YOUR GOAL: Can you write out the rows below again, changing every "shoulder" to "shoulder joint" and keeping everything else the same? Leave the picture out.

===== PROVIDED RECORDS =====

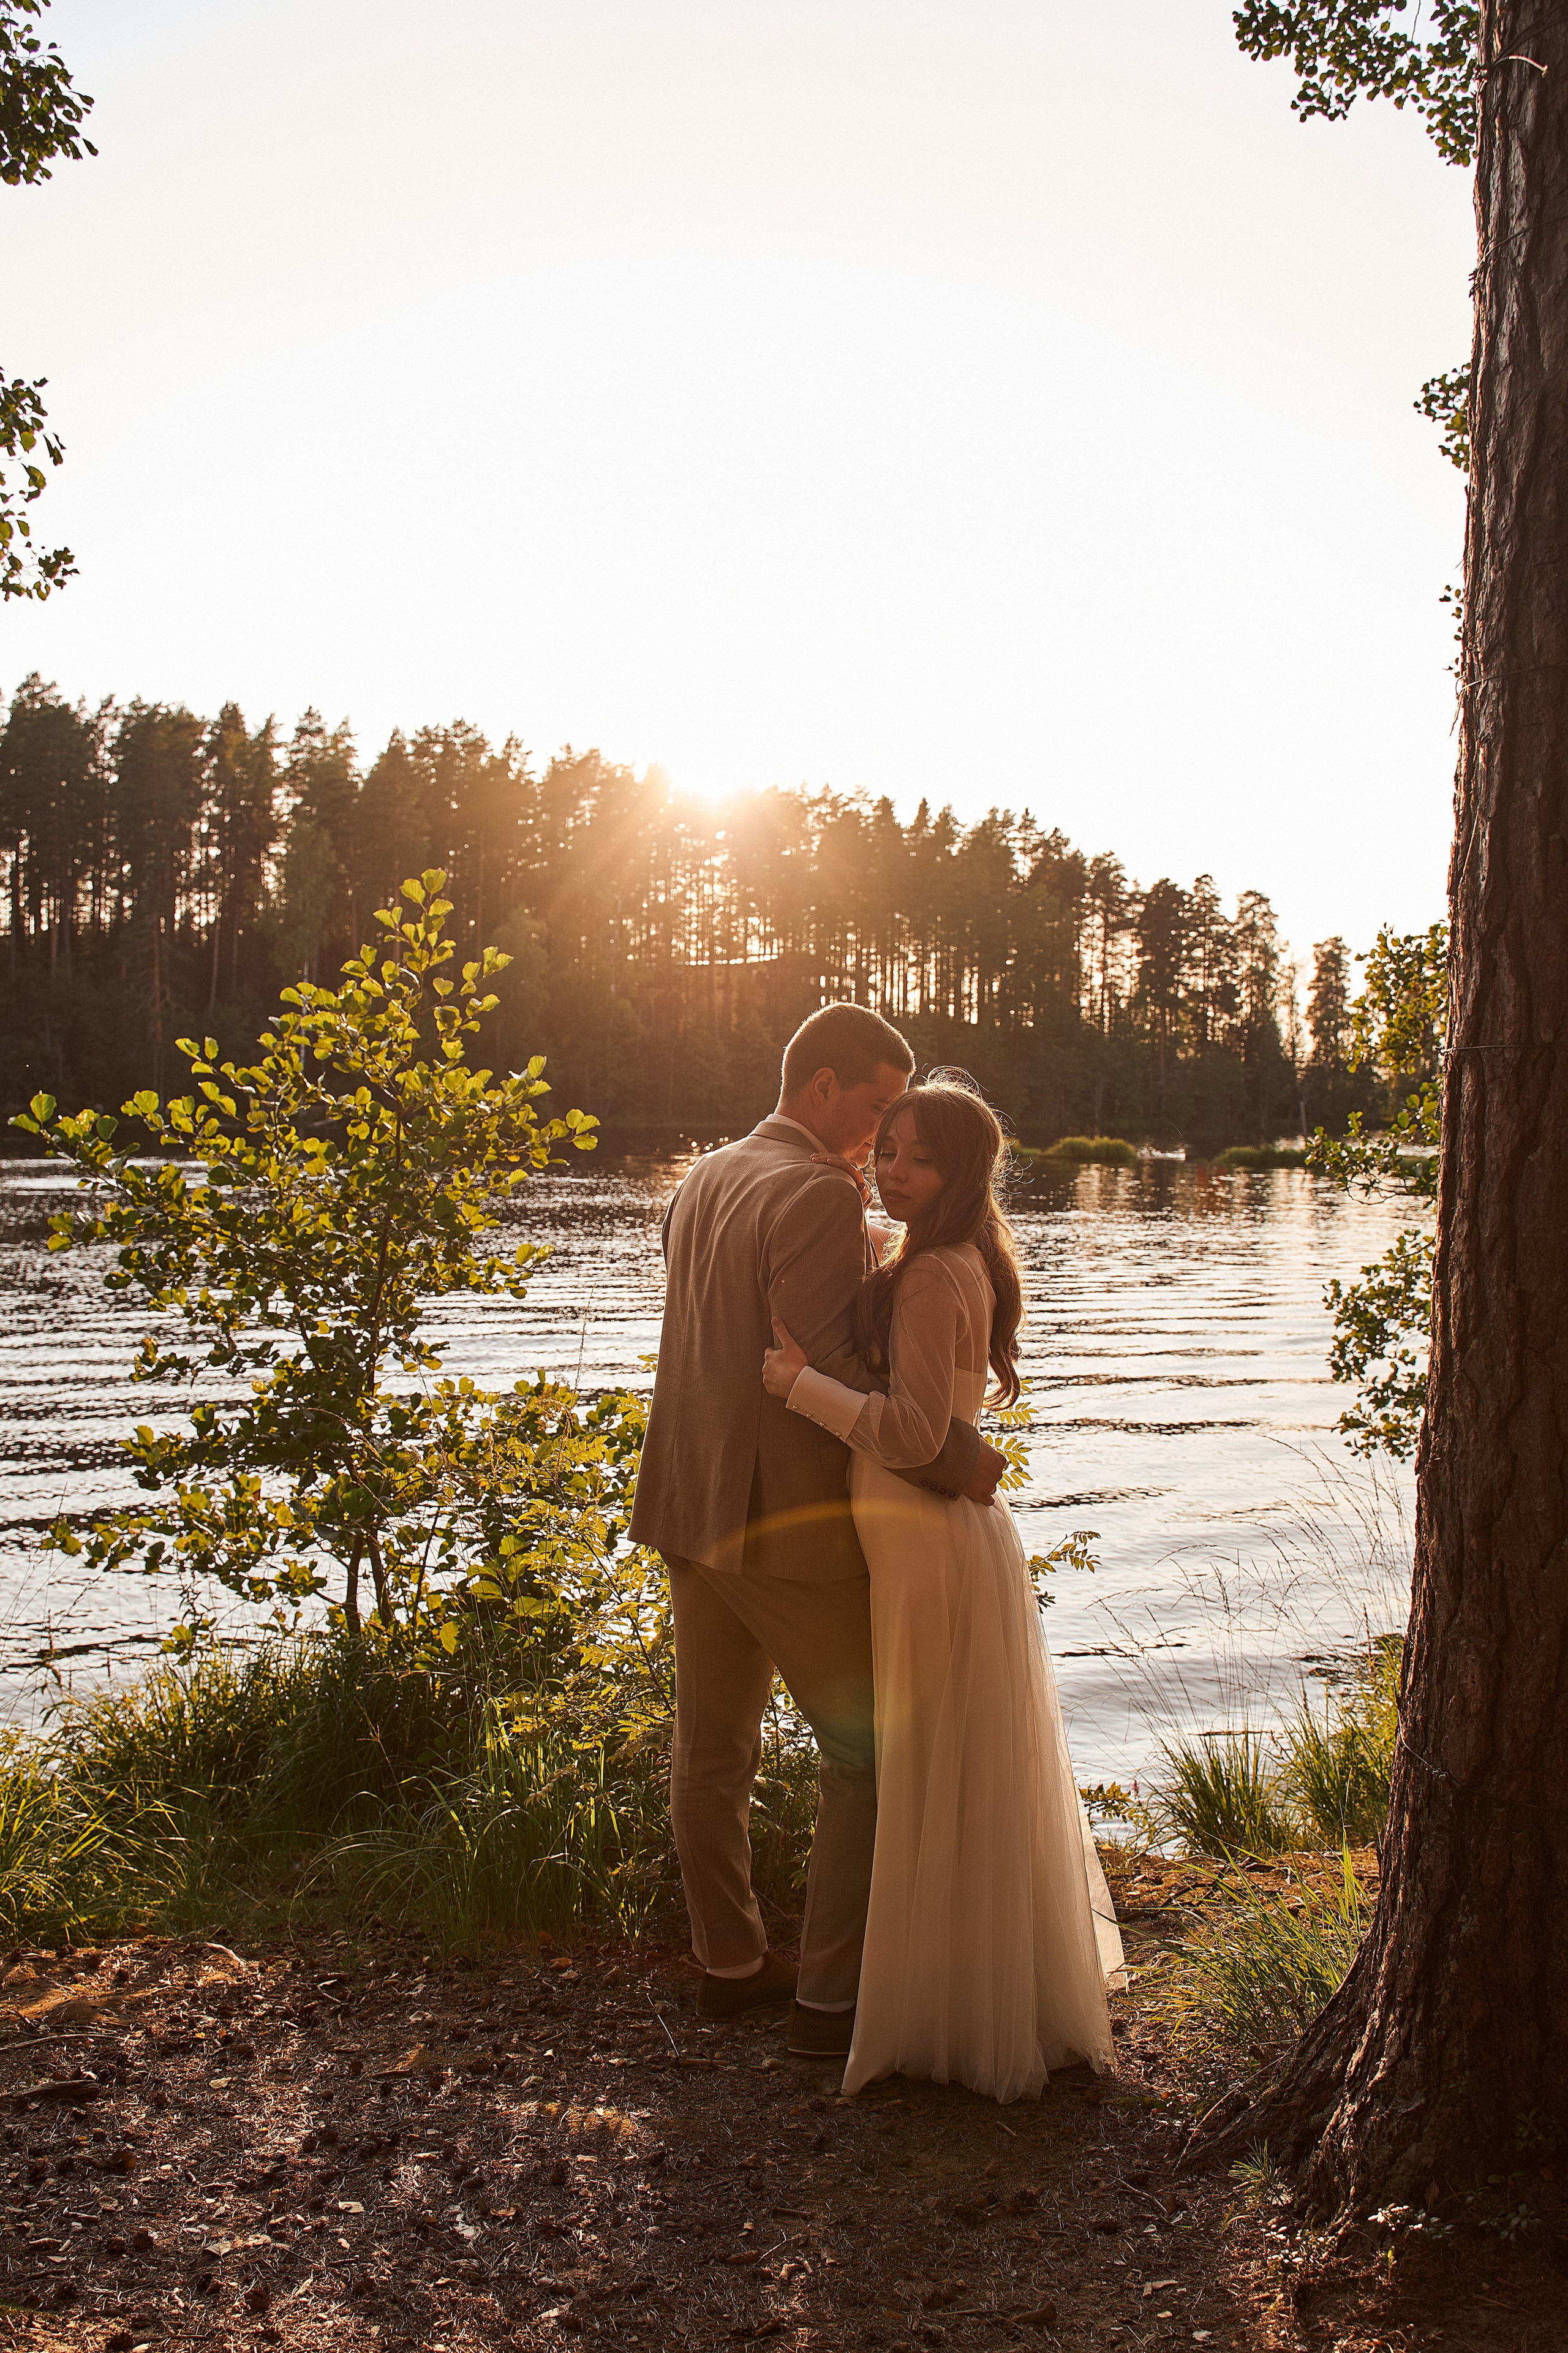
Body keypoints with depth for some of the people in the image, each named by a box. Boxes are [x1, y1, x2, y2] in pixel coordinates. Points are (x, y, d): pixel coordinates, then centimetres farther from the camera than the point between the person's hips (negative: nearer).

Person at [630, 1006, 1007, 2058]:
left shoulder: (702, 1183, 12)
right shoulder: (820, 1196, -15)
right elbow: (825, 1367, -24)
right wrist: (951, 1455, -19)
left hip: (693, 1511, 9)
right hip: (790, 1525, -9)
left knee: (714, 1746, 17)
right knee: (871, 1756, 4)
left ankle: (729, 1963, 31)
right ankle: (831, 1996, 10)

=====

ANSWER TO THIS EXERCISE:
Body keypoints with depth for some of the people in the image, each named by a box. Boxes are [x1, y1, x2, y2] in pixel coordinates. Points are (x, y, d): pixel coordinates, then centimetres farther from the camera than the point between the person's hips (negative: nearer).

Person at [630, 1006, 1007, 2058]:
left shoulder joint: (702, 1183, 12)
right shoulder joint: (820, 1196, -15)
right elbow: (825, 1367, -24)
right wrist: (951, 1455, -19)
left hip: (693, 1511, 9)
right hip: (790, 1525, -9)
left knee: (714, 1746, 17)
right knee: (871, 1756, 4)
left ankle: (729, 1963, 31)
right ankle: (831, 1996, 10)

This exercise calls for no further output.